### Provided entries
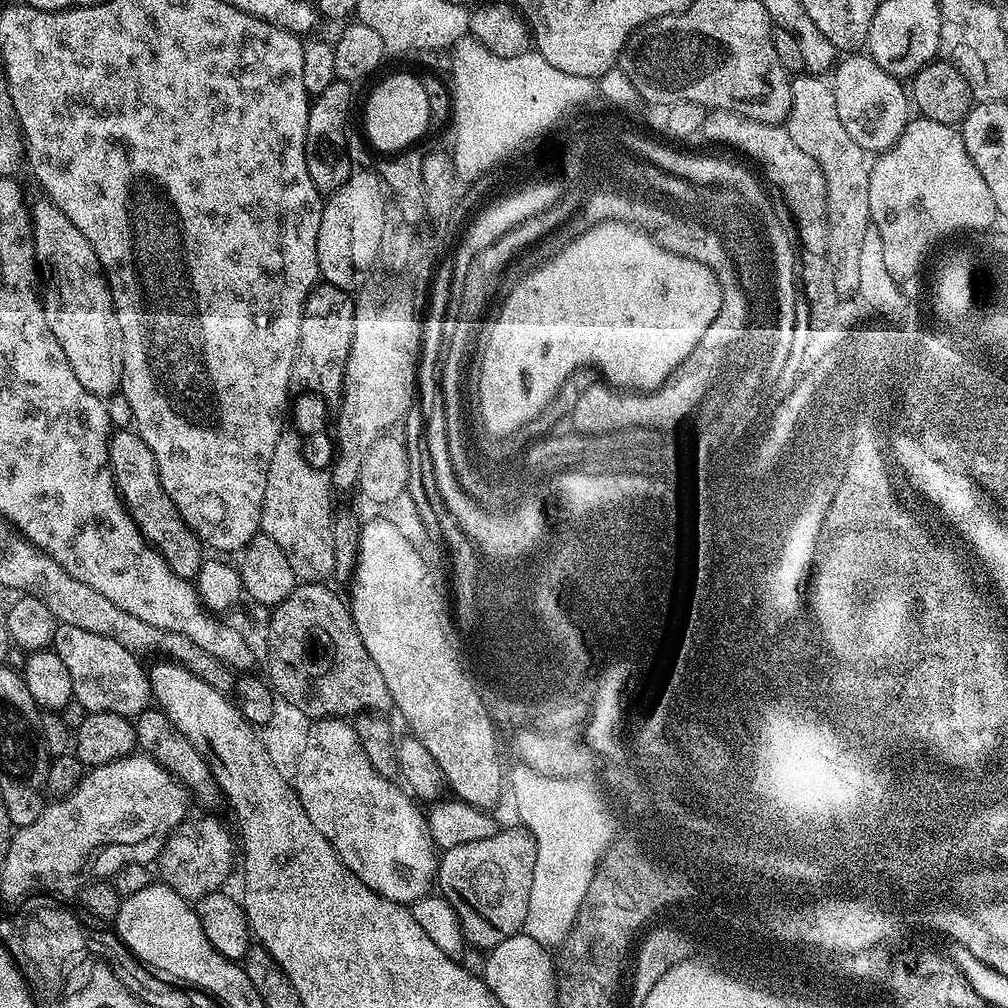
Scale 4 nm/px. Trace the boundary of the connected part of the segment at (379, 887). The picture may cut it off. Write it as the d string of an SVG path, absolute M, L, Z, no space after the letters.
M277 697L272 712L261 727L260 740L274 766L283 769L286 762L292 762L292 785L306 816L330 842L340 861L364 885L387 900L407 905L431 891L438 860L428 836L425 815L414 806L415 801L396 786L397 783L376 773L364 753L355 727L349 721L341 717L329 717L310 722L302 710L286 699Z

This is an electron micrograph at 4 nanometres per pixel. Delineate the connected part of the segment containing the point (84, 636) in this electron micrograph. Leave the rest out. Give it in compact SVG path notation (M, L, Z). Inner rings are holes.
M57 623L52 648L70 673L73 697L86 706L88 713L109 712L135 718L149 707L152 687L145 665L140 665L141 657L114 642L114 638L102 638L102 634L92 634L79 626Z

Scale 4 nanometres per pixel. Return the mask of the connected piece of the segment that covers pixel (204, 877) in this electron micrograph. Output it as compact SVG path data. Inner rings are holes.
M200 816L197 820L189 818L168 837L164 849L160 851L159 864L159 879L170 885L184 900L195 902L225 887L232 867L238 864L238 844L222 821L212 816Z

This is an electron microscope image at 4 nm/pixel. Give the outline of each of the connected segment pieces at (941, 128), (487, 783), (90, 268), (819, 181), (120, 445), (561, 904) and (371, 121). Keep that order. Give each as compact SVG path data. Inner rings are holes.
M912 118L897 142L888 151L879 153L871 161L869 170L869 202L870 202L870 218L872 219L871 227L878 230L878 234L882 238L882 254L886 254L886 270L896 270L901 277L913 278L917 261L920 261L920 255L928 246L928 241L933 236L939 235L942 231L948 231L948 228L965 227L968 230L988 230L991 229L992 223L998 220L998 215L994 206L994 198L990 198L990 190L986 186L986 181L982 179L982 174L978 174L978 166L974 166L974 162L970 162L970 154L966 154L966 142L961 138L959 131L951 124L943 124L942 122L934 122L933 120L925 120L923 118Z
M373 526L370 534L360 534L360 556L356 564L354 577L354 596L350 598L350 609L352 611L353 622L356 623L358 634L361 635L362 643L366 646L366 650L370 656L374 658L376 666L382 672L386 684L389 686L392 695L392 703L395 711L400 711L404 715L404 720L409 724L411 735L422 742L422 746L426 746L426 750L430 750L430 754L434 756L434 762L440 767L440 773L444 776L445 785L450 789L451 795L457 800L461 800L463 804L469 804L470 807L481 810L491 810L490 808L499 805L500 801L500 776L498 766L494 765L494 757L492 750L488 747L488 739L490 738L490 721L486 718L486 709L482 706L482 702L476 693L469 689L469 679L465 668L465 661L460 658L460 652L456 649L457 637L454 635L454 619L453 613L450 611L450 600L446 595L446 588L440 585L438 577L432 573L430 565L424 561L424 556L419 552L417 545L411 540L402 538L395 532L387 529L386 526Z
M47 198L32 200L30 215L32 217L32 241L39 279L42 281L42 299L46 323L50 325L50 334L58 338L58 346L66 350L66 359L78 377L78 382L90 390L90 394L107 398L120 391L122 382L122 330L118 327L118 314L114 310L112 291L108 279L104 277L104 267L98 262L98 254L94 254L94 246L86 242L82 230L58 210L54 201Z
M714 108L706 114L706 122L702 122L700 136L712 144L725 144L728 148L737 148L738 151L745 152L749 161L757 160L764 167L769 182L774 186L772 188L784 197L787 211L792 211L792 216L796 219L794 228L798 233L798 242L802 248L804 246L805 253L813 257L814 253L820 252L820 248L824 248L826 181L820 168L804 168L804 164L810 166L815 159L807 155L806 150L802 150L790 138L783 123L767 124L741 112L735 112L732 108Z
M135 430L113 431L108 442L108 468L120 499L124 502L124 508L132 516L132 521L144 535L144 539L159 552L174 574L184 580L192 580L200 572L202 545L178 514L174 502L170 502L170 498L162 490L154 454L150 454L150 446L142 442Z
M516 772L516 776L512 776L512 784L516 785L514 811L521 820L517 821L532 835L532 841L536 844L534 883L530 886L530 910L526 910L526 922L522 932L545 946L560 946L577 927L580 907L590 890L590 882L601 863L601 857L610 844L610 830L605 825L603 814L605 805L599 797L592 800L592 792L588 792L588 788L580 788L580 784L540 780L540 776L532 776L532 772ZM558 812L564 812L564 816L568 816L568 812L580 812L580 824L560 824L560 820L552 820L552 816L558 816Z
M396 72L388 76L368 96L364 104L364 132L368 140L383 154L395 154L413 147L415 140L420 140L424 132L429 131L431 122L431 106L423 89L423 82L419 75L411 76L408 72Z

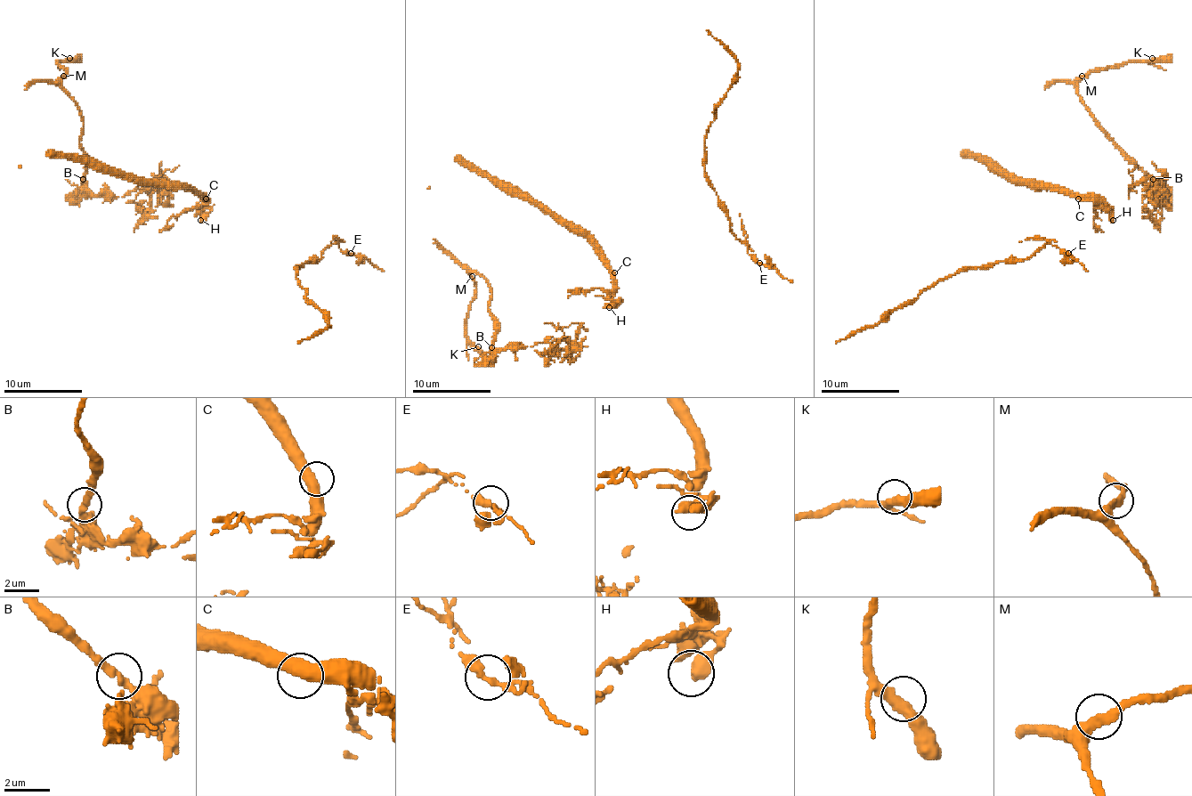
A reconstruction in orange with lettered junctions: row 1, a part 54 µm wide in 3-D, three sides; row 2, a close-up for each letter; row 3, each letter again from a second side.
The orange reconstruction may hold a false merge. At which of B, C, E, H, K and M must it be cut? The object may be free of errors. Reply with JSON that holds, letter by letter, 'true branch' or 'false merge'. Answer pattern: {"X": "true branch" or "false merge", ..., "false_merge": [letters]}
{"B": "false merge", "C": "true branch", "E": "true branch", "H": "true branch", "K": "true branch", "M": "true branch", "false_merge": ["B"]}

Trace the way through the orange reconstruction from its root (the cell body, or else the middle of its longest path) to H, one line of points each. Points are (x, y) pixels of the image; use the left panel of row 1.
H: (202, 207), (200, 220)

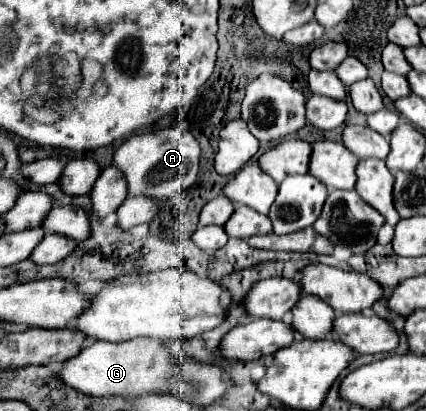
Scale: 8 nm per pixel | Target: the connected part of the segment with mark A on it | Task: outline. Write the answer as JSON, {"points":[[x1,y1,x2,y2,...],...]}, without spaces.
{"points":[[162,129,154,133,134,135,124,141,114,153,114,165,124,173,128,195,146,195,158,201,186,191,194,185,200,163,200,145,192,133,180,129]]}

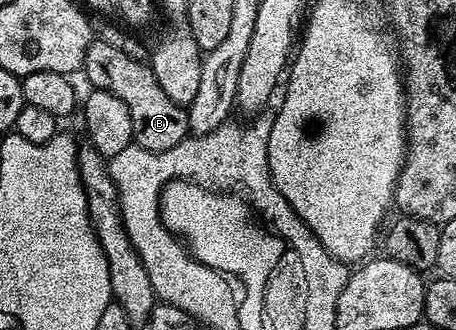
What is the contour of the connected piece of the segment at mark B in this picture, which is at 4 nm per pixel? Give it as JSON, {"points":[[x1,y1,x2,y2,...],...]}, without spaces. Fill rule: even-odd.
{"points":[[95,40,87,47,83,74,90,81,93,89,106,89,111,95,119,95,131,111,133,124,133,144,152,153,171,151,180,141,190,136,189,114,186,106,180,105,163,91,150,66,143,61,136,61,106,43]]}

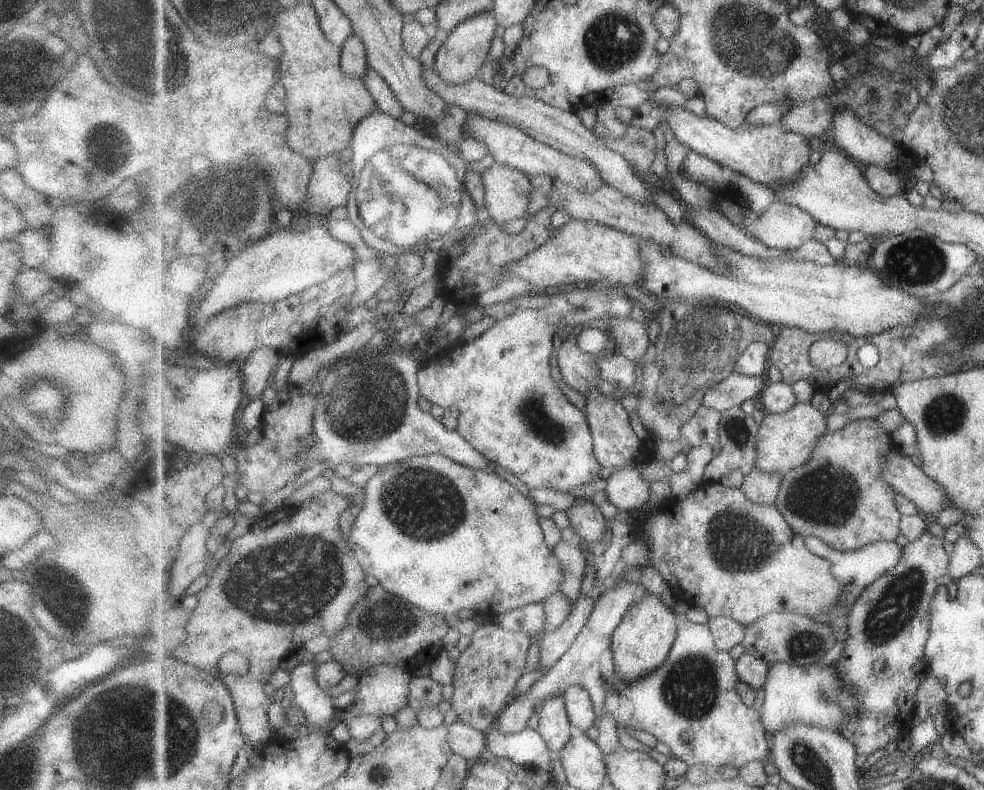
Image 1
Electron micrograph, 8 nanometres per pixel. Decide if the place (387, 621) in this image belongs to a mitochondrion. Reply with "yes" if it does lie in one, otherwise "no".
yes

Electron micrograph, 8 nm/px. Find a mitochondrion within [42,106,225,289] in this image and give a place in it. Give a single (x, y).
(107, 144)

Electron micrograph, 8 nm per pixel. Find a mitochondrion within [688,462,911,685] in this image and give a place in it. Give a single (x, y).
(829, 496)

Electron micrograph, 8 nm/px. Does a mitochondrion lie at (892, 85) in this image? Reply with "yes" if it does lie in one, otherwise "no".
no

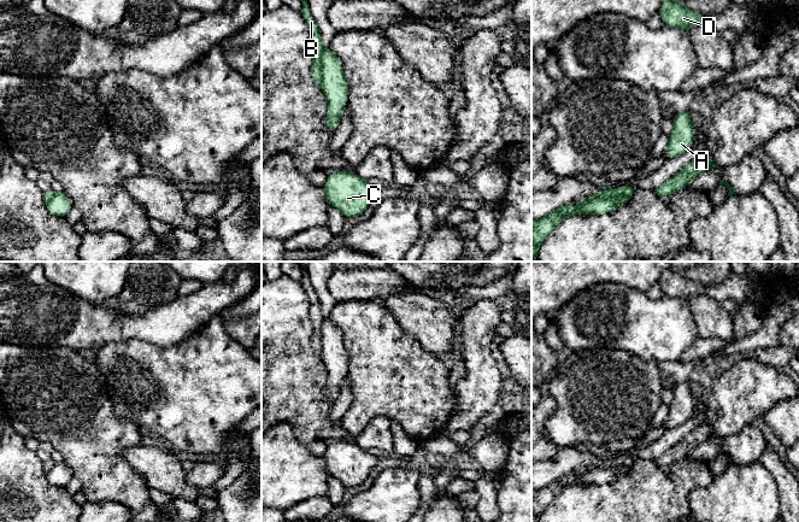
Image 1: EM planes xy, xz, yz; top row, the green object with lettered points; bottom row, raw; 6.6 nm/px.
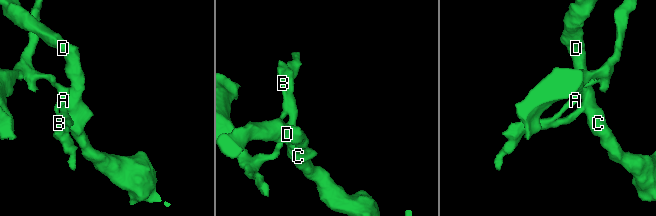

### Instructions for the task
Repeat everything in the records above exactly, except the pictures.

### Solution for this exercise
Scale 4 nm/px. Trace the boundary of the connected part of the segment at (379, 887). The picture may cut it off. Write it as the d string of an SVG path, absolute M, L, Z, no space after the letters.
M277 697L272 712L261 727L260 740L274 766L283 769L286 762L292 762L292 785L306 816L330 842L340 861L364 885L387 900L407 905L431 891L438 860L428 836L425 815L414 806L415 801L396 786L397 783L376 773L364 753L355 727L349 721L341 717L329 717L310 722L302 710L286 699Z

This is an electron micrograph at 4 nanometres per pixel. Delineate the connected part of the segment containing the point (84, 636) in this electron micrograph. Leave the rest out. Give it in compact SVG path notation (M, L, Z). Inner rings are holes.
M57 623L52 648L70 673L73 697L86 706L88 713L109 712L135 718L149 707L152 687L145 665L140 665L141 657L114 642L114 638L102 638L102 634L92 634L79 626Z

Scale 4 nanometres per pixel. Return the mask of the connected piece of the segment that covers pixel (204, 877) in this electron micrograph. Output it as compact SVG path data. Inner rings are holes.
M200 816L197 820L189 818L168 837L164 849L160 851L159 864L159 879L170 885L184 900L195 902L225 887L232 867L238 864L238 844L222 821L212 816Z

This is an electron microscope image at 4 nm/pixel. Give the outline of each of the connected segment pieces at (941, 128), (487, 783), (90, 268), (819, 181), (120, 445), (561, 904) and (371, 121). Keep that order. Give each as compact SVG path data. Inner rings are holes.
M912 118L897 142L888 151L879 153L871 161L869 170L869 202L870 202L870 218L872 219L871 227L878 230L878 234L882 238L882 254L886 254L886 270L896 270L901 277L913 278L917 261L920 261L920 255L928 246L928 241L933 236L939 235L942 231L948 231L948 228L965 227L968 230L988 230L991 229L992 223L998 220L998 215L994 206L994 198L990 198L990 190L986 186L986 181L982 179L982 174L978 174L978 166L974 166L974 162L970 162L970 154L966 154L966 142L961 138L959 131L951 124L943 124L942 122L934 122L933 120L925 120L923 118Z
M373 526L370 534L360 534L360 556L356 564L354 577L354 596L350 598L350 609L352 611L353 622L356 623L358 634L361 635L362 643L366 646L366 650L370 656L374 658L376 666L382 672L386 684L389 686L392 695L392 703L395 711L400 711L404 715L404 720L409 724L411 735L422 742L422 746L426 746L426 750L430 750L430 754L434 756L434 762L440 767L440 773L444 776L445 785L450 789L451 795L457 800L461 800L463 804L469 804L470 807L481 810L491 810L490 808L499 805L500 801L500 776L498 766L494 765L494 757L492 750L488 747L488 739L490 738L490 721L486 718L486 709L482 706L482 702L476 693L469 689L469 679L465 668L465 661L460 658L460 652L456 649L457 637L454 635L454 619L453 613L450 611L450 600L446 595L446 588L440 585L438 577L432 573L430 565L424 561L424 556L419 552L417 545L411 540L402 538L395 532L387 529L386 526Z
M47 198L32 200L30 215L32 217L32 241L39 279L42 281L42 299L46 323L50 325L50 334L58 338L58 346L66 350L66 359L78 377L78 382L90 390L90 394L107 398L120 391L122 382L122 330L118 327L118 314L114 310L112 291L108 279L104 277L104 267L98 262L98 254L94 254L94 246L86 242L82 230L58 210L54 201Z
M714 108L706 114L706 122L702 122L700 136L712 144L725 144L728 148L737 148L738 151L745 152L749 161L757 160L764 167L769 182L774 186L772 188L784 197L787 211L792 211L792 216L796 219L794 228L798 233L798 242L802 248L804 246L805 253L813 257L814 253L820 252L820 248L824 248L826 181L820 168L804 168L804 164L810 166L815 159L807 155L806 150L802 150L790 138L783 123L767 124L741 112L735 112L732 108Z
M135 430L113 431L108 442L108 468L120 499L124 502L124 508L132 516L132 521L144 535L144 539L159 552L174 574L184 580L192 580L200 572L202 545L178 514L174 502L170 502L170 498L162 490L154 454L150 454L150 446L142 442Z
M516 772L516 776L512 776L512 784L516 785L514 811L521 820L517 821L532 835L532 841L536 844L534 883L530 886L530 910L526 910L526 922L522 932L545 946L560 946L577 927L580 907L590 890L590 882L601 863L601 857L610 844L610 830L605 825L603 814L605 805L599 797L592 800L592 792L588 792L588 788L580 788L580 784L540 780L540 776L532 776L532 772ZM558 812L564 812L564 816L568 816L568 812L580 812L580 824L560 824L560 820L552 820L552 816L558 816Z
M396 72L388 76L368 96L364 104L364 132L368 140L383 154L395 154L413 147L415 140L420 140L424 132L429 131L431 122L431 106L423 89L423 82L419 75L411 76L408 72Z

A reconstruction in orange with lettered junctions: row 1, a part 54 µm wide in 3-D, three sides; row 2, a close-up for each letter; row 3, each letter again from a second side.
The orange reconstruction may hold a false merge. At which of B, C, E, H, K and M must it be cut? The object may be free of errors. Reply with JSON that holds, letter by letter, 'true branch' or 'false merge'. Answer pattern: {"X": "true branch" or "false merge", ..., "false_merge": [letters]}
{"B": "false merge", "C": "true branch", "E": "true branch", "H": "true branch", "K": "true branch", "M": "true branch", "false_merge": ["B"]}

Trace the way through the orange reconstruction from its root (the cell body, or else the middle of its longest path) to H, one line of points each. Points are (x, y) pixels of the image; use the left panel of row 1.
H: (202, 207), (200, 220)

Scale: 8 nm per pixel | Target: the connected part of the segment with mark A on it | Task: outline. Write the answer as JSON, {"points":[[x1,y1,x2,y2,...],...]}, without spaces.
{"points":[[162,129,154,133,134,135,124,141,114,153,114,165,124,173,128,195,146,195,158,201,186,191,194,185,200,163,200,145,192,133,180,129]]}

What is the contour of the connected piece of the segment at mark B in this picture, which is at 4 nm per pixel? Give it as JSON, {"points":[[x1,y1,x2,y2,...],...]}, without spaces. Fill rule: even-odd.
{"points":[[95,40,87,47,83,74,90,81,93,89,106,89,111,95,119,95,131,111,133,124,133,144,152,153,171,151,180,141,190,136,189,114,186,106,180,105,163,91,150,66,143,61,136,61,106,43]]}

Image 1
Electron micrograph, 8 nanometres per pixel. Decide if the place (387, 621) in this image belongs to a mitochondrion. Reply with "yes" if it does lie in one, otherwise "no".
yes

Electron micrograph, 8 nm/px. Find a mitochondrion within [42,106,225,289] in this image and give a place in it. Give a single (x, y).
(107, 144)

Electron micrograph, 8 nm per pixel. Find a mitochondrion within [688,462,911,685] in this image and give a place in it. Give a single (x, y).
(829, 496)

Electron micrograph, 8 nm/px. Does a mitochondrion lie at (892, 85) in this image? Reply with "yes" if it does lie in one, otherwise "no".
no

Image 1: EM planes xy, xz, yz; top row, the green object with lettered points; bottom row, raw; 6.6 nm/px.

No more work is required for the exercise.